▸ Work request
Copy out, exactly and with nothing else, the stretch of lines that starts at the line containing "(746, 286) none" and finishes at the end of the data.

▸ Stored items
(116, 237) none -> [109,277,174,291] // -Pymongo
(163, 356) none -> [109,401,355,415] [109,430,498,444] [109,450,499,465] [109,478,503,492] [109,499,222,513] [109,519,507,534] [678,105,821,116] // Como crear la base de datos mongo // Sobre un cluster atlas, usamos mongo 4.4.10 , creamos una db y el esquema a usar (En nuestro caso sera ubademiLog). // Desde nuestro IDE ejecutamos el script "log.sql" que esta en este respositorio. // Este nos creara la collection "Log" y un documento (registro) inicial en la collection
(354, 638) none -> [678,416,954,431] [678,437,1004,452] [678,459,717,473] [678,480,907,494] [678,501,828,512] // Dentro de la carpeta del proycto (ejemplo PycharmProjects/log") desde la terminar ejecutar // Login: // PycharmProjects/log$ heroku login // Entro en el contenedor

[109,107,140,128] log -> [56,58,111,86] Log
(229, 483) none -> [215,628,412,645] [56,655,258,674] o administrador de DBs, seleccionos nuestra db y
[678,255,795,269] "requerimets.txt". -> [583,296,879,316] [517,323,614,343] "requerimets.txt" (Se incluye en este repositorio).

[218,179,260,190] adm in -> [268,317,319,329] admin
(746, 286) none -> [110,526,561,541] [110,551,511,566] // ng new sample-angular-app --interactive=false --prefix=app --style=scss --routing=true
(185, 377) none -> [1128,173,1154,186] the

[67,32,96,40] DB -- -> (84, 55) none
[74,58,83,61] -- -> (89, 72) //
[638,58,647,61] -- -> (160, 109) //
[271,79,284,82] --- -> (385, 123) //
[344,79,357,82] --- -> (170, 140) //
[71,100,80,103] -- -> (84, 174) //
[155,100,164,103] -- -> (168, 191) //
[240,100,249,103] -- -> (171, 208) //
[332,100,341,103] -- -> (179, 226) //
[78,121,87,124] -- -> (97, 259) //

▸ Written response
(746, 286) none -> [110,526,561,541] [110,551,511,566] // ng new sample-angular-app --interactive=false --prefix=app --style=scss --routing=true
(185, 377) none -> [1128,173,1154,186] the

[67,32,96,40] DB -- -> (84, 55) none
[74,58,83,61] -- -> (89, 72) //
[638,58,647,61] -- -> (160, 109) //
[271,79,284,82] --- -> (385, 123) //
[344,79,357,82] --- -> (170, 140) //
[71,100,80,103] -- -> (84, 174) //
[155,100,164,103] -- -> (168, 191) //
[240,100,249,103] -- -> (171, 208) //
[332,100,341,103] -- -> (179, 226) //
[78,121,87,124] -- -> (97, 259) //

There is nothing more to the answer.